The architecture that closes this gap is a decoupled enforcement layer on the AI request path. The enforcement layer evaluates each request, makes the policy decision, writes the audit record before the response returns, and signs the record so the application cannot tamper with it later. This is the defensible AI audit trail approach we have argued for since the engagement opened.
DeepInspect
This is the problem DeepInspect was built to solve. DeepInspect sits inline between authenticated users and agents on one side and any HTTP-based LLM endpoint on the other. Every request is evaluated against identity, prompt classification, tool authorization, and organizational policy. The decision is enforced before the model is called. The audit record is written before the response is returned to the caller. The application has no custody of the write path.
For an incident like CVE-2026-39987 inside a deployment running DeepInspect on the LLM call layer, the responders would have a per-request record showing the prompts that drove the API enumeration, the model decisions, and the tool invocations, signed and retained for the regulator's window. The breach notification would be bounded by what the prompts actually requested, not by the worst-case read of CloudTrail.
If you are responsible for AI inside a regulated environment and you cannot produce a per-decision LLM audit trail today, let's talk today.
Frequently asked questions
- Does CloudTrail satisfy the EU AI Act Article 12 logging requirement for LLM-driven AWS API calls?
No. CloudTrail records the AWS API calls made by the LLM's tool invocations. It does not record the prompts, the model decisions, the identity of the human or agent driving the LLM session, or the policy evaluated at the request layer. Article 12 requires the recording to enable reconstruction of risk-creating situations. The LLM-side decision is the risk-creating event, and CloudTrail does not capture it.
- Why does the LLM provider's log not solve this?
Provider-side logs are owned by the provider. They are subject to the provider's retention policy, their access controls, and their data residency. A breach response that depends on a 14-day vendor support ticket to retrieve forensic evidence fails the audit-ready test. The record needs to live in the deployer's environment, retained for the deployer's regulatory window, with chain of custody under the deployer's control.
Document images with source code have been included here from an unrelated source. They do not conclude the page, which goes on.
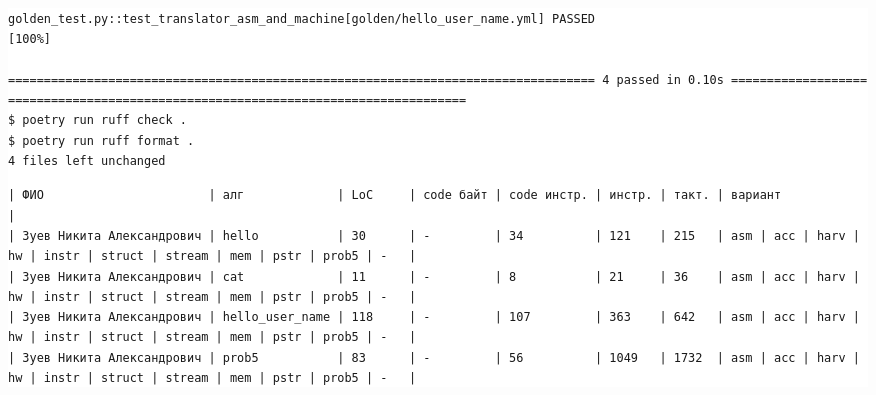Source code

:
 ``` shell
golden_test.py::test_translator_asm_and_machine[golden/hello_user_name.yml] PASSED                                                                                               [100%]

================================================================================== 4 passed in 0.10s ===================================================================================
$ poetry run ruff check .
$ poetry run ruff format .
4 files left unchanged
```

```text
| ФИО                       | алг             | LoC     | code байт | code инстр. | инстр. | такт. | вариант                                                                    |
| Зуев Никита Александрович | hello           | 30      | -         | 34          | 121    | 215   | asm | acc | harv | hw | instr | struct | stream | mem | pstr | prob5 | -   |
| Зуев Никита Александрович | cat             | 11      | -         | 8           | 21     | 36    | asm | acc | harv | hw | instr | struct | stream | mem | pstr | prob5 | -   |
| Зуев Никита Александрович | hello_user_name | 118     | -         | 107         | 363    | 642   | asm | acc | harv | hw | instr | struct | stream | mem | pstr | prob5 | -   |
| Зуев Никита Александрович | prob5           | 83      | -         | 56          | 1049   | 1732  | asm | acc | harv | hw | instr | struct | stream | mem | pstr | prob5 | -   |
```
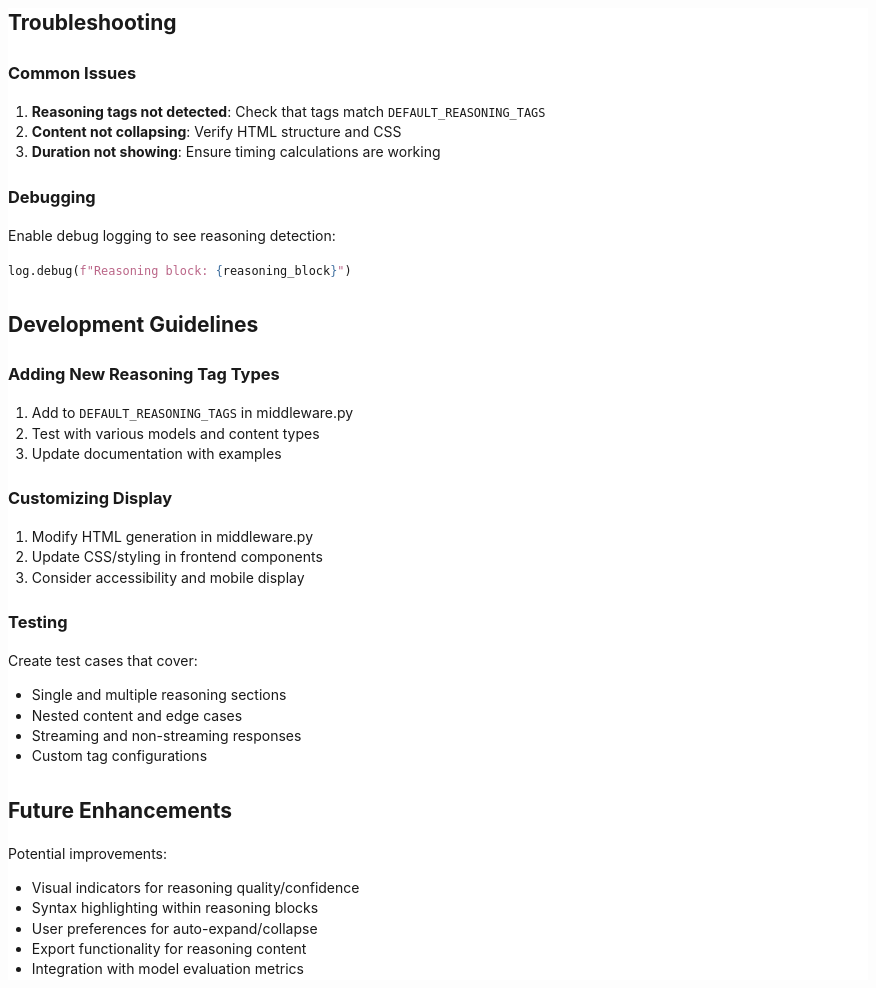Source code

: ## Troubleshooting

### Common Issues

1. **Reasoning tags not detected**: Check that tags match `DEFAULT_REASONING_TAGS`
2. **Content not collapsing**: Verify HTML structure and CSS
3. **Duration not showing**: Ensure timing calculations are working

### Debugging

Enable debug logging to see reasoning detection:
```python
log.debug(f"Reasoning block: {reasoning_block}")
```

## Development Guidelines

### Adding New Reasoning Tag Types

1. Add to `DEFAULT_REASONING_TAGS` in middleware.py
2. Test with various models and content types
3. Update documentation with examples

### Customizing Display

1. Modify HTML generation in middleware.py
2. Update CSS/styling in frontend components
3. Consider accessibility and mobile display

### Testing

Create test cases that cover:
- Single and multiple reasoning sections
- Nested content and edge cases
- Streaming and non-streaming responses
- Custom tag configurations

## Future Enhancements

Potential improvements:
- Visual indicators for reasoning quality/confidence
- Syntax highlighting within reasoning blocks
- User preferences for auto-expand/collapse
- Export functionality for reasoning content
- Integration with model evaluation metrics
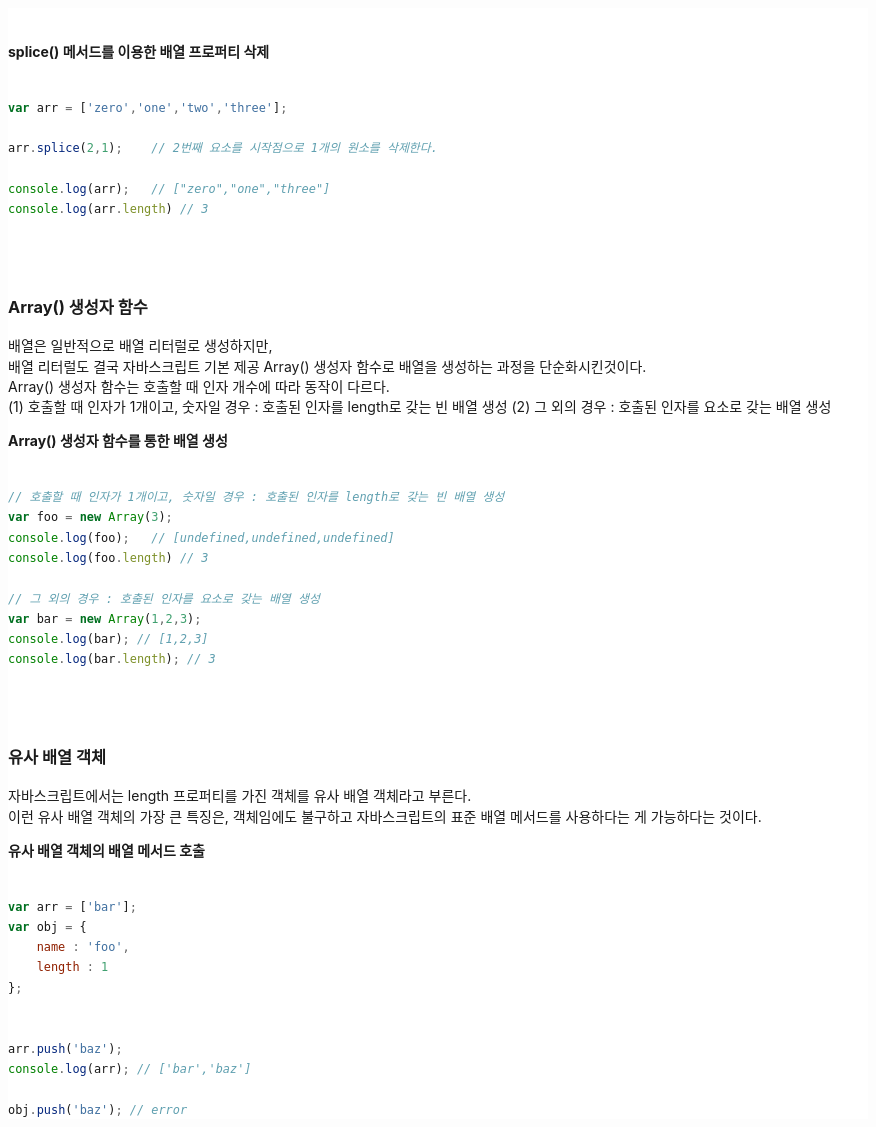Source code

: <br>
  

**splice() 메서드를 이용한 배열 프로퍼티 삭제**
```javascript

var arr = ['zero','one','two','three'];

arr.splice(2,1);	// 2번째 요소를 시작점으로 1개의 원소를 삭제한다.

console.log(arr);	// ["zero","one","three"]
console.log(arr.length)	// 3

```
  
<br>
<br>
  
### Array() 생성자 함수  
배열은 일반적으로 배열 리터럴로 생성하지만,  
배열 리터럴도 결국 자바스크립트 기본 제공 Array() 생성자 함수로 배열을 생성하는 과정을 단순화시킨것이다.  
Array() 생성자 함수는 호출할 때 인자 개수에 따라 동작이 다르다.  
(1) 호출할 때 인자가 1개이고, 숫자일 경우 : 호출된 인자를 length로 갖는 빈 배열 생성
(2) 그 외의 경우 : 호출된 인자를 요소로 갖는 배열 생성  
  
**Array() 생성자 함수를 통한 배열 생성**
```javascript

// 호출할 때 인자가 1개이고, 숫자일 경우 : 호출된 인자를 length로 갖는 빈 배열 생성
var foo = new Array(3);
console.log(foo);	// [undefined,undefined,undefined]
console.log(foo.length) // 3

// 그 외의 경우 : 호출된 인자를 요소로 갖는 배열 생성 
var bar = new Array(1,2,3);
console.log(bar); // [1,2,3]
console.log(bar.length); // 3

```
  
<br>
<br>
  
### 유사 배열 객체  
자바스크립트에서는 length 프로퍼티를 가진 객체를 유사 배열 객체라고 부른다.  
이런 유사 배열 객체의 가장 큰 특징은, 객체임에도 불구하고 자바스크립트의 표준 배열 메서드를 사용하다는 게 가능하다는 것이다.  
  
**유사 배열 객체의 배열 메서드 호출**
```javascript

var arr = ['bar'];
var obj = {
	name : 'foo',
	length : 1
};


arr.push('baz');
console.log(arr); // ['bar','baz']

obj.push('baz'); // error 

``` 
  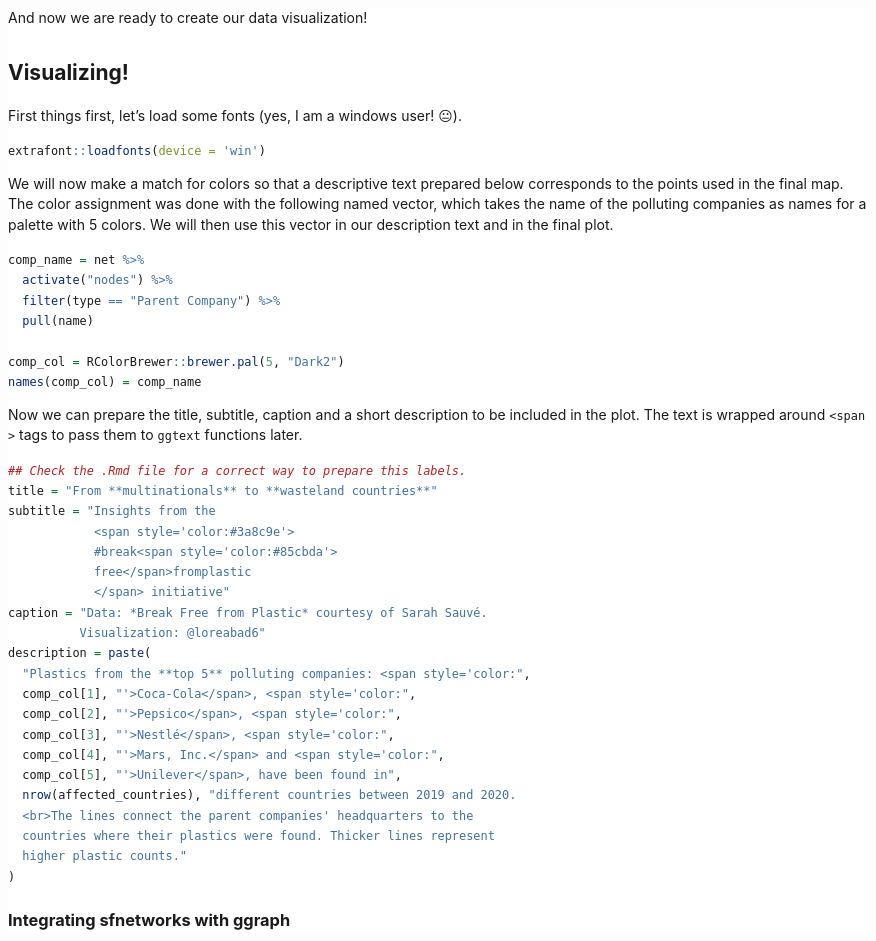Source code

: And now we are ready to create our data visualization!

## Visualizing!

First things first, let’s load some fonts (yes, I am a windows user! 😐).

``` r
extrafont::loadfonts(device = 'win')
```

We will now make a match for colors so that a descriptive text prepared
below corresponds to the points used in the final map. The color
assignment was done with the following named vector, which takes the
name of the polluting companies as names for a palette with 5 colors. We
will then use this vector in our description text and in the final plot.

``` r
comp_name = net %>%
  activate("nodes") %>%
  filter(type == "Parent Company") %>%
  pull(name)

comp_col = RColorBrewer::brewer.pal(5, "Dark2")
names(comp_col) = comp_name
```

Now we can prepare the title, subtitle, caption and a short description
to be included in the plot. The text is wrapped around `<span>` tags to
pass them to `ggtext` functions later.

``` r
## Check the .Rmd file for a correct way to prepare this labels.
title = "From **multinationals** to **wasteland countries**"
subtitle = "Insights from the 
            <span style='color:#3a8c9e'>
            #break<span style='color:#85cbda'>
            free</span>fromplastic
            </span> initiative" 
caption = "Data: *Break Free from Plastic* courtesy of Sarah Sauvé. 
          Visualization: @loreabad6"
description = paste(
  "Plastics from the **top 5** polluting companies: <span style='color:",
  comp_col[1], "'>Coca-Cola</span>, <span style='color:", 
  comp_col[2], "'>Pepsico</span>, <span style='color:", 
  comp_col[3], "'>Nestlé</span>, <span style='color:", 
  comp_col[4], "'>Mars, Inc.</span> and <span style='color:", 
  comp_col[5], "'>Unilever</span>, have been found in",
  nrow(affected_countries), "different countries between 2019 and 2020.
  <br>The lines connect the parent companies' headquarters to the
  countries where their plastics were found. Thicker lines represent
  higher plastic counts."
)
```

### Integrating sfnetworks with ggraph
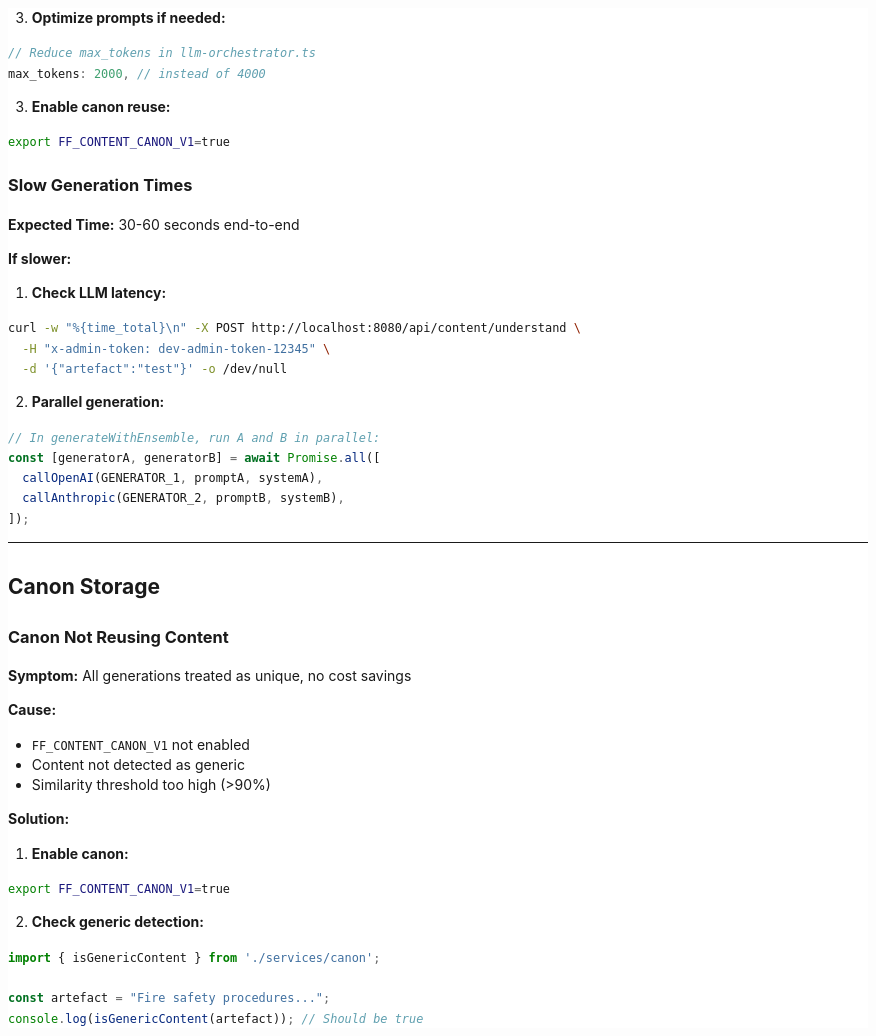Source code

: 3. **Optimize prompts if needed:**
```typescript
// Reduce max_tokens in llm-orchestrator.ts
max_tokens: 2000, // instead of 4000
```

3. **Enable canon reuse:**
```bash
export FF_CONTENT_CANON_V1=true
```

### Slow Generation Times

**Expected Time:** 30-60 seconds end-to-end

**If slower:**

1. **Check LLM latency:**
```bash
curl -w "%{time_total}\n" -X POST http://localhost:8080/api/content/understand \
  -H "x-admin-token: dev-admin-token-12345" \
  -d '{"artefact":"test"}' -o /dev/null
```

2. **Parallel generation:**
```typescript
// In generateWithEnsemble, run A and B in parallel:
const [generatorA, generatorB] = await Promise.all([
  callOpenAI(GENERATOR_1, promptA, systemA),
  callAnthropic(GENERATOR_2, promptB, systemB),
]);
```

---

## Canon Storage

### Canon Not Reusing Content

**Symptom:** All generations treated as unique, no cost savings

**Cause:**
- `FF_CONTENT_CANON_V1` not enabled
- Content not detected as generic
- Similarity threshold too high (>90%)

**Solution:**

1. **Enable canon:**
```bash
export FF_CONTENT_CANON_V1=true
```

2. **Check generic detection:**
```typescript
import { isGenericContent } from './services/canon';

const artefact = "Fire safety procedures...";
console.log(isGenericContent(artefact)); // Should be true
```
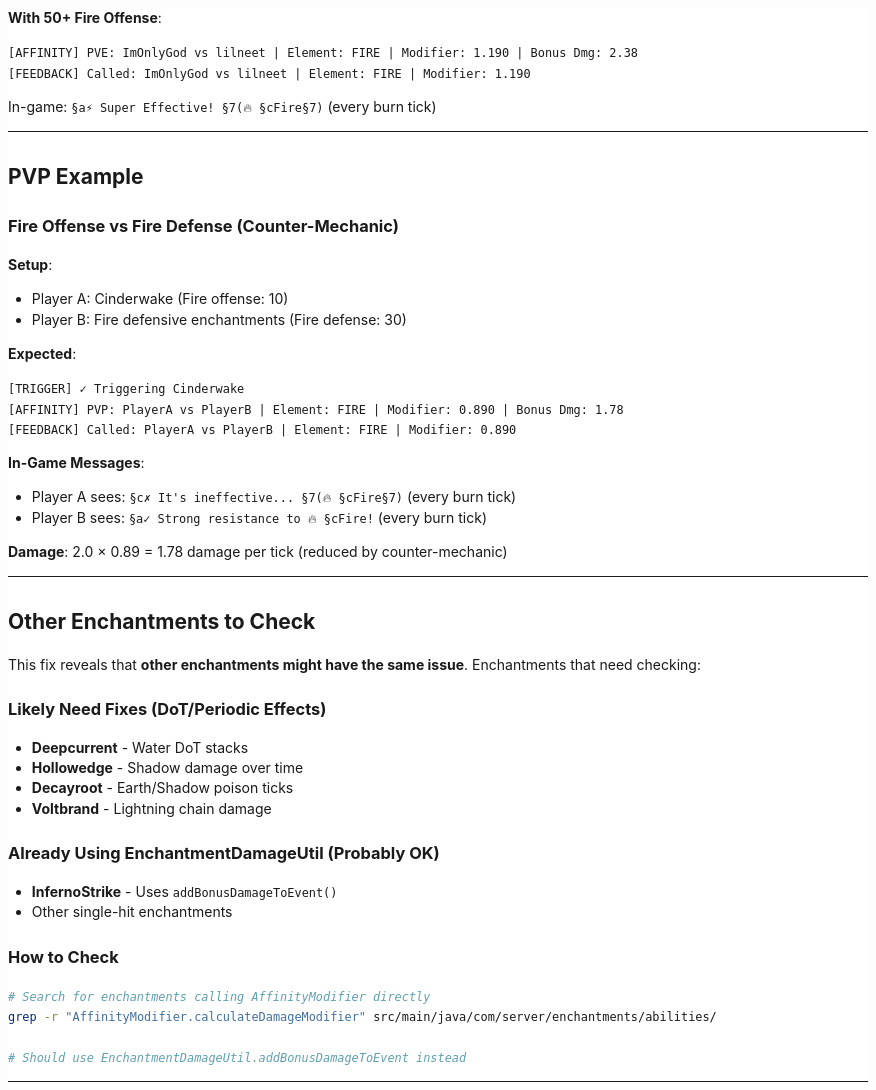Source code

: **With 50+ Fire Offense**:
```
[AFFINITY] PVE: ImOnlyGod vs lilneet | Element: FIRE | Modifier: 1.190 | Bonus Dmg: 2.38
[FEEDBACK] Called: ImOnlyGod vs lilneet | Element: FIRE | Modifier: 1.190
```
In-game: `§a⚡ Super Effective! §7(🔥 §cFire§7)` (every burn tick)

---

## PVP Example

### Fire Offense vs Fire Defense (Counter-Mechanic)

**Setup**:
- Player A: Cinderwake (Fire offense: 10)
- Player B: Fire defensive enchantments (Fire defense: 30)

**Expected**:
```
[TRIGGER] ✓ Triggering Cinderwake
[AFFINITY] PVP: PlayerA vs PlayerB | Element: FIRE | Modifier: 0.890 | Bonus Dmg: 1.78
[FEEDBACK] Called: PlayerA vs PlayerB | Element: FIRE | Modifier: 0.890
```

**In-Game Messages**:
- Player A sees: `§c✗ It's ineffective... §7(🔥 §cFire§7)` (every burn tick)
- Player B sees: `§a✓ Strong resistance to 🔥 §cFire!` (every burn tick)

**Damage**: 2.0 × 0.89 = 1.78 damage per tick (reduced by counter-mechanic)

---

## Other Enchantments to Check

This fix reveals that **other enchantments might have the same issue**. Enchantments that need checking:

### Likely Need Fixes (DoT/Periodic Effects)
- **Deepcurrent** - Water DoT stacks
- **Hollowedge** - Shadow damage over time
- **Decayroot** - Earth/Shadow poison ticks
- **Voltbrand** - Lightning chain damage

### Already Using EnchantmentDamageUtil (Probably OK)
- **InfernoStrike** - Uses `addBonusDamageToEvent()`
- Other single-hit enchantments

### How to Check
```bash
# Search for enchantments calling AffinityModifier directly
grep -r "AffinityModifier.calculateDamageModifier" src/main/java/com/server/enchantments/abilities/

# Should use EnchantmentDamageUtil.addBonusDamageToEvent instead
```

---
- What identity is recorded if the LLM is called by a shared service account?
The identity recorded is the shared service account, which is not a natural person. Article 19 requires identification of the natural persons involved. The deployer's application needs to propagate the upstream human or agent identity into the LLM request header. The enforcement layer reads the identity from the request, evaluates the request against that identity's policy, and records both the service account and the upstream principal. This is NIST Pillar 1 (agent identity) as applied to LLM traffic.
- How fast does the enforcement layer need to be to sit on the LLM call path?
LLM inference takes 500 ms to 5 seconds. Production AI policy enforcement runs under 50 ms in internal testing. The enforcement overhead is invisible relative to the model's response time.
- Can post-incident reconstruction work without a tamper-evident log?
Reconstruction from application logs is selective and modifiable by the system that failed. Reconstruction from a signed, externally written record is admissible as evidence. The difference matters most when the application itself is the implement of the attack, which is exactly what CVE-2026-39987 demonstrates.